INPUT MATERIAL:
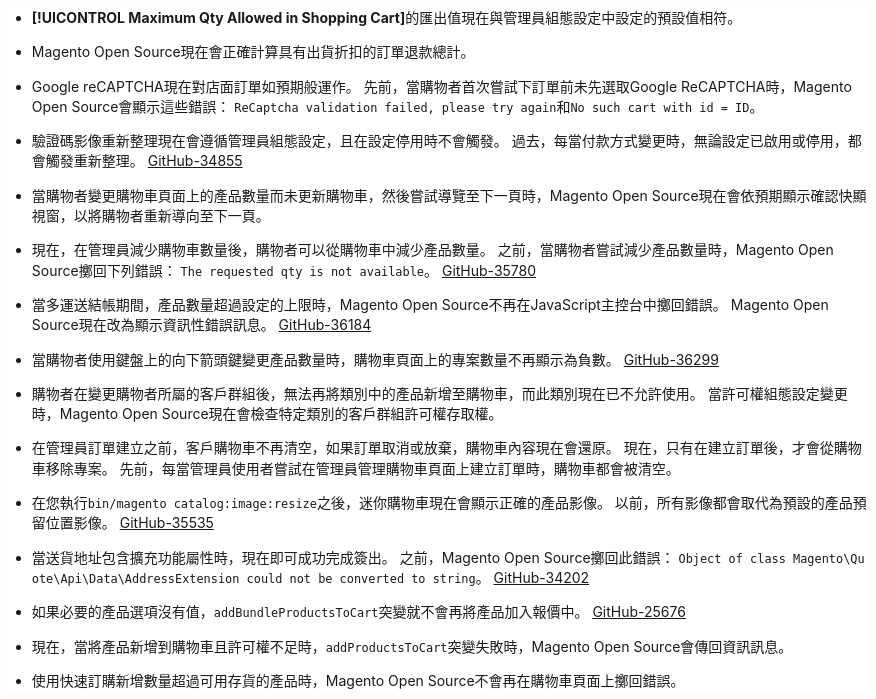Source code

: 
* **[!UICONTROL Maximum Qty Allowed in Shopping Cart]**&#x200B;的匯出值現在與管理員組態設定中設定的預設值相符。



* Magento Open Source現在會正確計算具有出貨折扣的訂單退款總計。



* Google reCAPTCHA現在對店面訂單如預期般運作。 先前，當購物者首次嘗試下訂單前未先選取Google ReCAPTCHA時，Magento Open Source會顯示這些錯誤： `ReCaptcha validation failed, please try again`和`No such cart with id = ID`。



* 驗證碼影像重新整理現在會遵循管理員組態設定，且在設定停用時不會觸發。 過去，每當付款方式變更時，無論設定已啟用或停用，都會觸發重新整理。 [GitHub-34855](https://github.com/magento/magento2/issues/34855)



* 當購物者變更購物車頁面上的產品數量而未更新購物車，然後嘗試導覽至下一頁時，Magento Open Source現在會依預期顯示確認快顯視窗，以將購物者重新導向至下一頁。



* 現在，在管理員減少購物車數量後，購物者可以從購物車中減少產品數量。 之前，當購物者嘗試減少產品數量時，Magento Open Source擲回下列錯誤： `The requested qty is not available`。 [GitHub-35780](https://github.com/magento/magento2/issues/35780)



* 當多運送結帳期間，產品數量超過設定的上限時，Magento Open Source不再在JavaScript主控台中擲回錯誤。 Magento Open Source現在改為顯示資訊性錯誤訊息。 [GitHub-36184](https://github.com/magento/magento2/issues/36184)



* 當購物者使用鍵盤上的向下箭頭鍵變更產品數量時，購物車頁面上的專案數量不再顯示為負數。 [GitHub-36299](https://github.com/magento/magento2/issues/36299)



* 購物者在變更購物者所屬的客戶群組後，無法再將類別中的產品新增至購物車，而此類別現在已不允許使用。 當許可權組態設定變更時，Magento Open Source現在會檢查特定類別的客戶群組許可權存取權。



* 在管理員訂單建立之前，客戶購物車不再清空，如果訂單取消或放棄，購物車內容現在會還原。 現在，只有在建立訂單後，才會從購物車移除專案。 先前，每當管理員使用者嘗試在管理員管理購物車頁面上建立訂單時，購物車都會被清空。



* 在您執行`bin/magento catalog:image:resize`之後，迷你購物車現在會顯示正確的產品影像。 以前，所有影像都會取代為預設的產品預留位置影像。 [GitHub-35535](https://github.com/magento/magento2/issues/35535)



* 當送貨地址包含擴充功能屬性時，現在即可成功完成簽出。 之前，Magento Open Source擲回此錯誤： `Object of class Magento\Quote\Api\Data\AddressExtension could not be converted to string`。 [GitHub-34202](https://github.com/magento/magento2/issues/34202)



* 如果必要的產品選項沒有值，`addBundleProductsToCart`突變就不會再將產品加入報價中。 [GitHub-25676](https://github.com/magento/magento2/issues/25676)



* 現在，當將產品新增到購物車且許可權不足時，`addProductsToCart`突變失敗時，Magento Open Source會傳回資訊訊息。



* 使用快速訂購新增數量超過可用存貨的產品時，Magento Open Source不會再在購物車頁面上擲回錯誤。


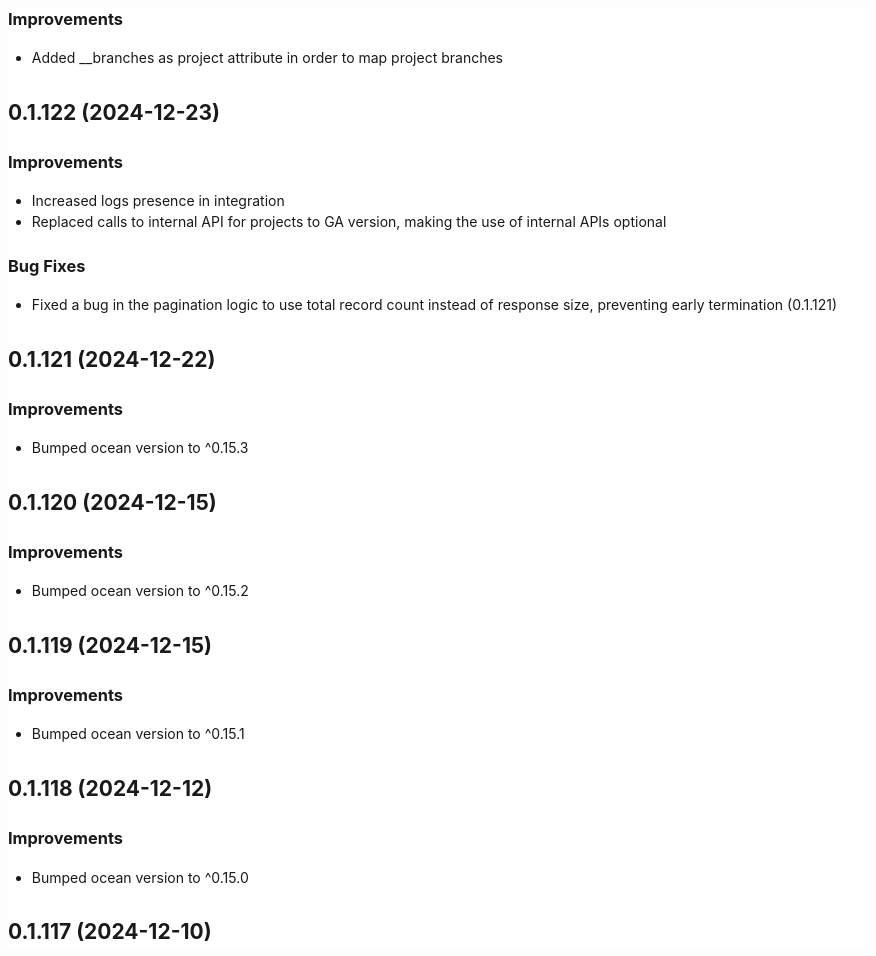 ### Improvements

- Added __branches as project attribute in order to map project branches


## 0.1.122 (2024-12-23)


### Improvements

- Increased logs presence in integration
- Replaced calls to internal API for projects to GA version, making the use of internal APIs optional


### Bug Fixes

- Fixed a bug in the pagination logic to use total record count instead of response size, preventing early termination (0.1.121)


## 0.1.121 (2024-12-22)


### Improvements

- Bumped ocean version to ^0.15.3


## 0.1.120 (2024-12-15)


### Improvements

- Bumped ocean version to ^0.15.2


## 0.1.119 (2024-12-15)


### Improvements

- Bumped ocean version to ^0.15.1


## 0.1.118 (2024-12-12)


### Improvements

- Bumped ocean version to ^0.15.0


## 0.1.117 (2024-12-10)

INSTRUCTIONS FOR THE TASK: Beginning with the line that holds "### Bug Fixes", restate word for word every line down to the end of the data, and only those lines.

RESPONSE TO THIS EXERCISE:
### Bug Fixes

- Fixed a bug in the pagination logic to use total record count instead of response size, preventing early termination (0.1.121)


## 0.1.121 (2024-12-22)


### Improvements

- Bumped ocean version to ^0.15.3


## 0.1.120 (2024-12-15)


### Improvements

- Bumped ocean version to ^0.15.2


## 0.1.119 (2024-12-15)


### Improvements

- Bumped ocean version to ^0.15.1


## 0.1.118 (2024-12-12)


### Improvements

- Bumped ocean version to ^0.15.0


## 0.1.117 (2024-12-10)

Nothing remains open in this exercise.